THE TASK:
Show every line of the material that follows in which the word "доплаты" occurs.

PROVIDED MATERIAL:
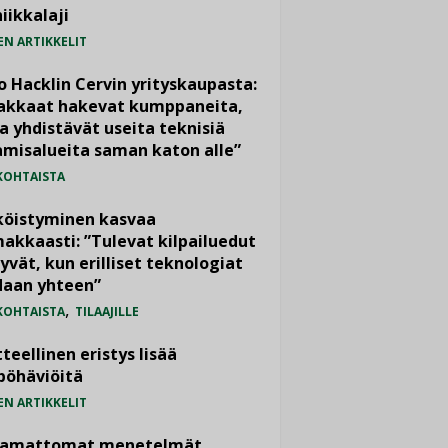
iikkalaji
EN ARTIKKELIT
o Hacklin Cervin yrityskaupasta:
iakkaat hakevat kumppaneita,
a yhdistävät useita teknisiä
misalueita saman katon alle”
KOHTAISTA
köistyminen kasvaa
akkaasti: ”Tulevat kilpailuedut
yvät, kun erilliset teknologiat
daan yhteen”
,
KOHTAISTA
TILAAJILLE
teellinen eristys lisää
pöhäviöitä
EN ARTIKKELIT
vamattomat menetelmät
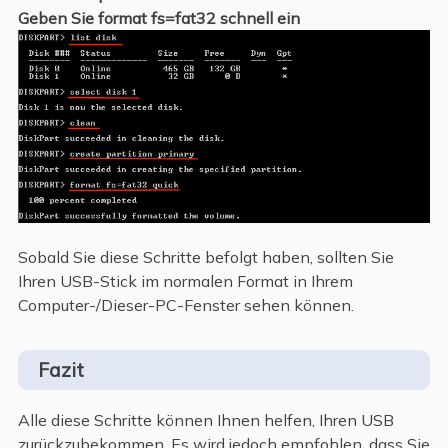
Geben Sie format fs=fat32 schnell ein
Sobald Sie diese Schritte befolgt haben, sollten Sie
Ihren USB-Stick im normalen Format in Ihrem
Computer-/Dieser-PC-Fenster sehen können.
Fazit
Alle diese Schritte können Ihnen helfen, Ihren USB
zurückzubekommen. Es wird jedoch empfohlen, dass Sie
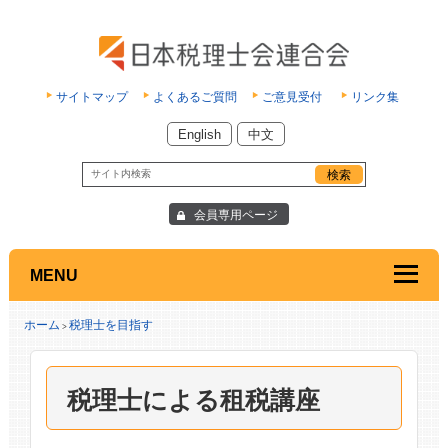
サイトマップ
よくあるご質問
ご意見受付
リンク集
English
中文
会員専用ページ
MENU
ホーム
税理士を目指す
>
税理士による租税講座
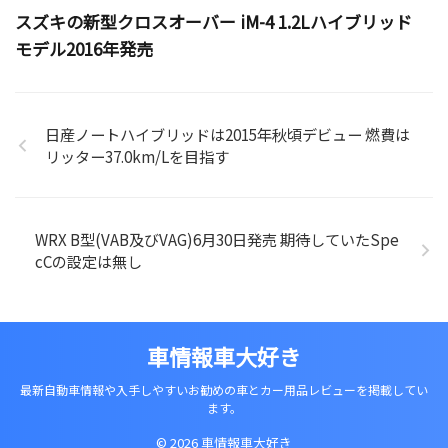
スズキの新型クロスオーバー iM-4 1.2Lハイブリッド
モデル2016年発売
日産ノートハイブリッドは2015年秋頃デビュー 燃費は
リッター37.0km/Lを目指す
WRX B型(VAB及びVAG)6月30日発売 期待していたSpe
cCの設定は無し
車情報車大好き
最新自動車情報や入手しやすいお勧めの車とカー用品レビューを掲載してい
ます。
© 2026 車情報車大好き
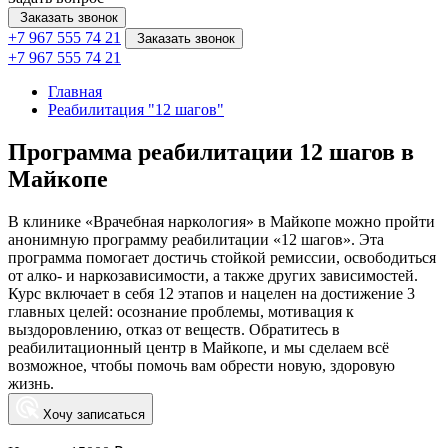
Заказать звонок
+7 967 555 74 21
Заказать звонок
+7 967 555 74 21
Главная
Реабилитация "12 шагов"
Программа реабилитации 12 шагов в
Майкопе
В клинике «Врачебная наркология» в Майкопе можно пройти
анонимную программу реабилитации «12 шагов». Эта
программа помогает достичь стойкой ремиссии, освободиться
от алко- и наркозависимости, а также других зависимостей.
Курс включает в себя 12 этапов и нацелен на достижение 3
главных целей: осознание проблемы, мотивация к
выздоровлению, отказ от веществ. Обратитесь в
реабилитационный центр в Майкопе, и мы сделаем всё
возможное, чтобы помочь вам обрести новую, здоровую
жизнь.
Хочу записаться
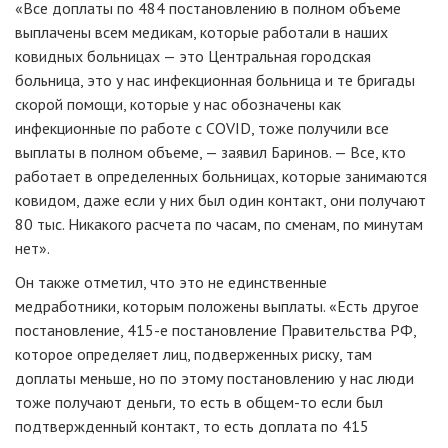
«Все доплаты по 484 постановлению в полном объеме
выплачены всем медикам, которые работали в наших
ковидных больницах — это Центральная городская
больница, это у нас инфекционная больница и те бригады
скорой помощи, которые у нас обозначены как
инфекционные по работе с COVID, тоже получили все
выплаты в полном объеме, — заявил Баринов. — Все, кто
работает в определенных больницах, которые занимаются
ковидом, даже если у них был один контакт, они получают
80 тыс. Никакого расчета по часам, по сменам, по минутам
нет».
Он также отметил, что это не единственные
медработники, которым положены выплаты. «Есть другое
постановление, 415-е постановление Правительства РФ,
которое определяет лиц, подверженных риску, там
доплаты меньше, но по этому постановлению у нас люди
тоже получают деньги, то есть в общем-то если был
подтвержденный контакт, то есть доплата по 415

WRITTEN SOLUTION:
«Все доплаты по 484 постановлению в полном объеме
доплаты меньше, но по этому постановлению у нас люди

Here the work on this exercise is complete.